Computer scientists over at Stony Brook University have figured out what makes one fiction book more successful over another.
“Predicting the success of literary works poses a massive dilemma for publishers and aspiring writers alike,” said Assistant Professor Yejin Choi. “We examined the quantitative connection between writing style and successful literature. Based on novels across different genres, we investigated the predictive power of statistical stylometry in discriminating successful literary works, and identified the stylistic elements that are more prominent in successful writings.”
Choi and colleagues found that frequent use of words such as “and,” “but,” and “or” are more often used in successful books, along with prepositions, nouns, and pronouns.
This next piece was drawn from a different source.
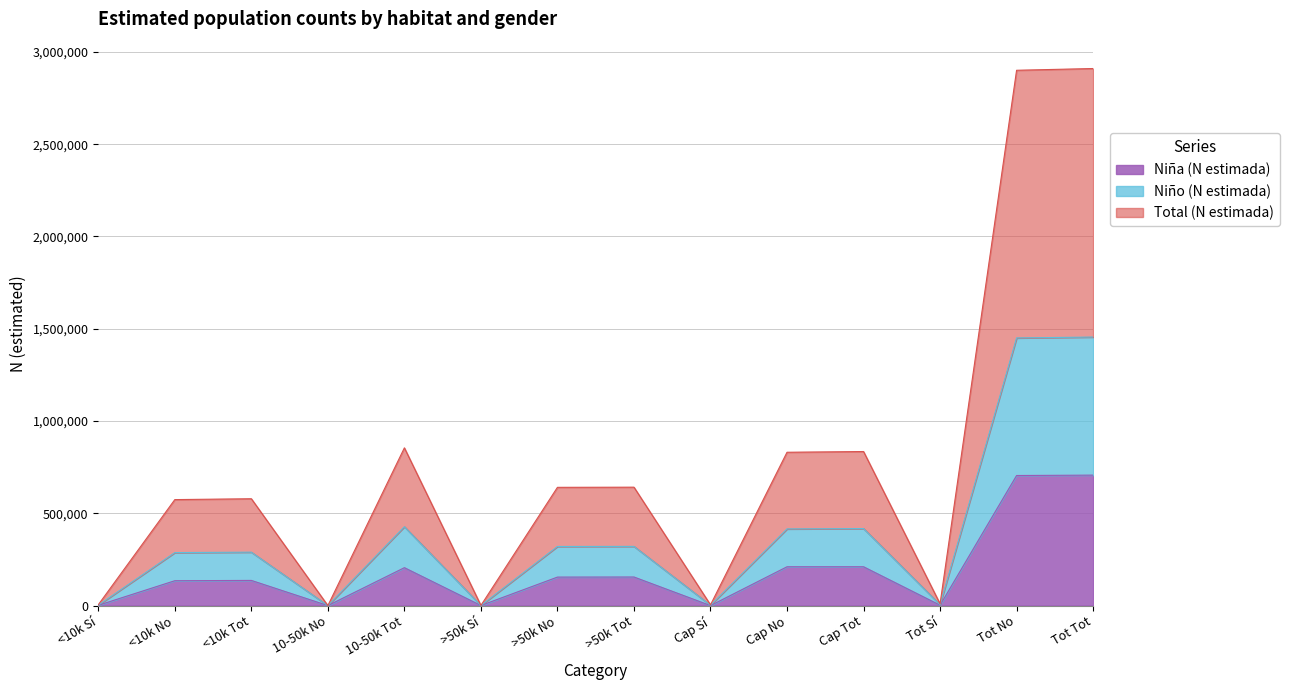

What is the maximum value for Niña (N estimada)?

706928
Verbs, adverbs, and foreign words are more often used in less successful books, along with topical, extreme, and negative words.
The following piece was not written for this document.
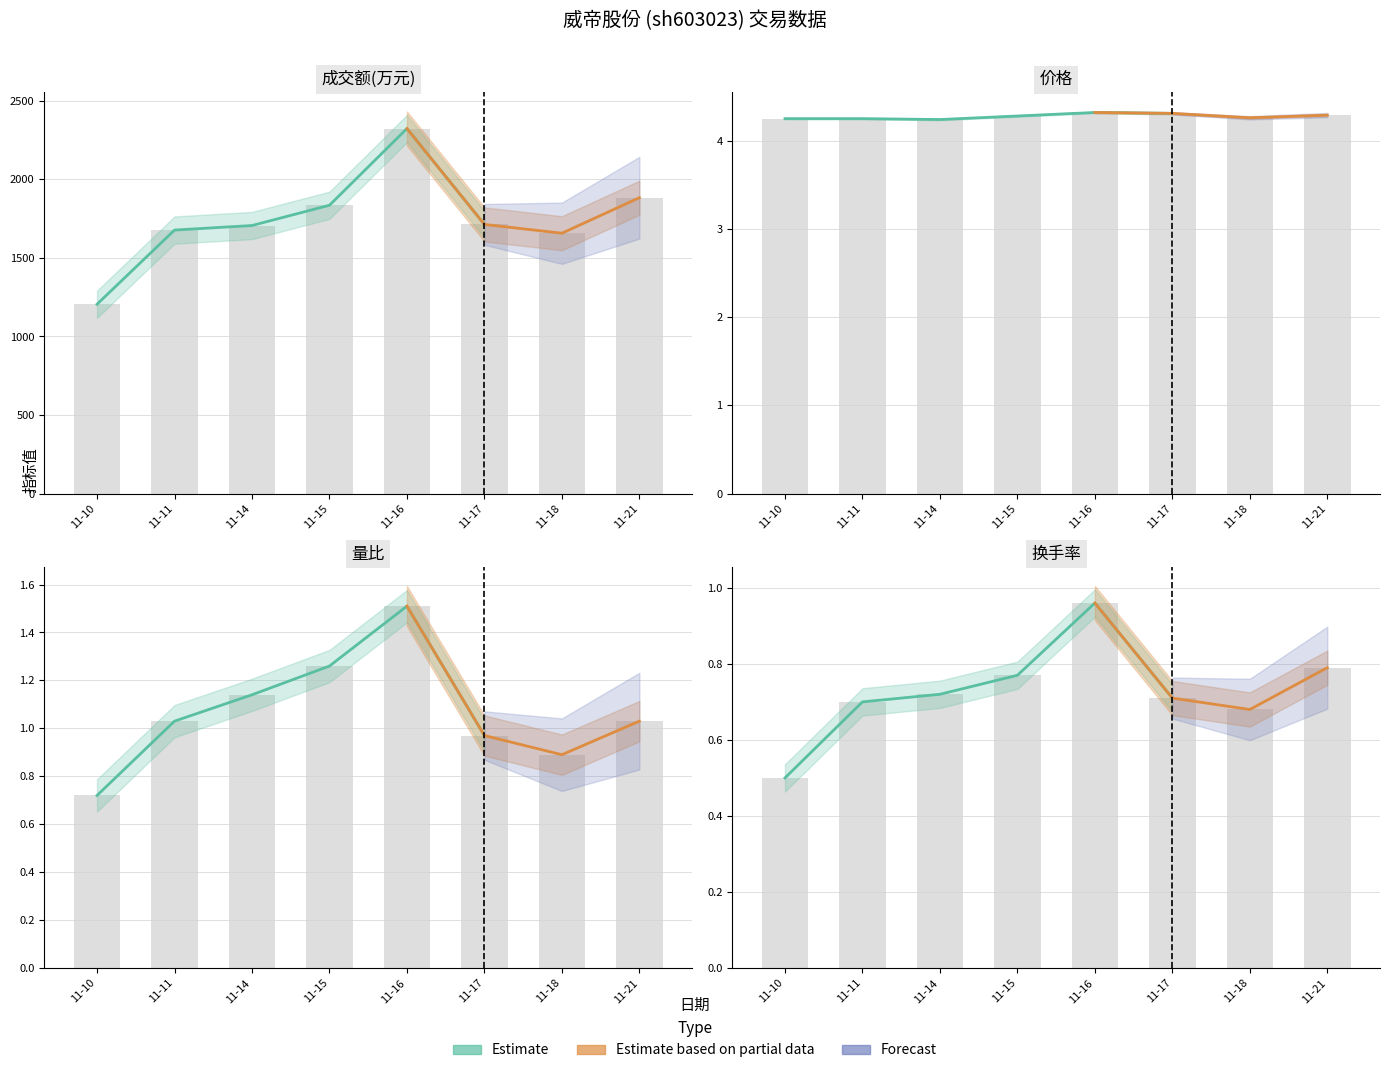

The 量比 series shows 1.7 at 11-11. True or false?

False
“Successful” was defined by Project Gutenberg download counts, and the research team studied eight genres—adventure, mystery, historical fiction, fiction, science-fiction, love stories, short stories, and poetry.
“For a small number of novels, we also considered award recipients—such as Pulitzer and Nobel prizes—and Amazon sales records in order to define a novel’s success,” Choi said. “Additionally, we extended our empirical study to movie scripts, where we quantified a film’s success based on the average review scores at imdb.com.”
Choi believes the research is the first of its kind.
“To the best of our knowledge, our work is the first that provides quantitative insights into the connection between the writing style and the success of literary works,” Choi said. “Previous work has attempted to gain insights into the ‘secret recipe’ of successful books. But most of these studies were qualitative, based on a dozen books, and focused primarily on high-level content—the personalities of protagonists and antagonists and the plots. Our work examines a considerably larger collection—800 books—over multiple genres, providing insights into lexical, syntactic, and discourse patterns that characterize the writing styles commonly shared among the successful literature.”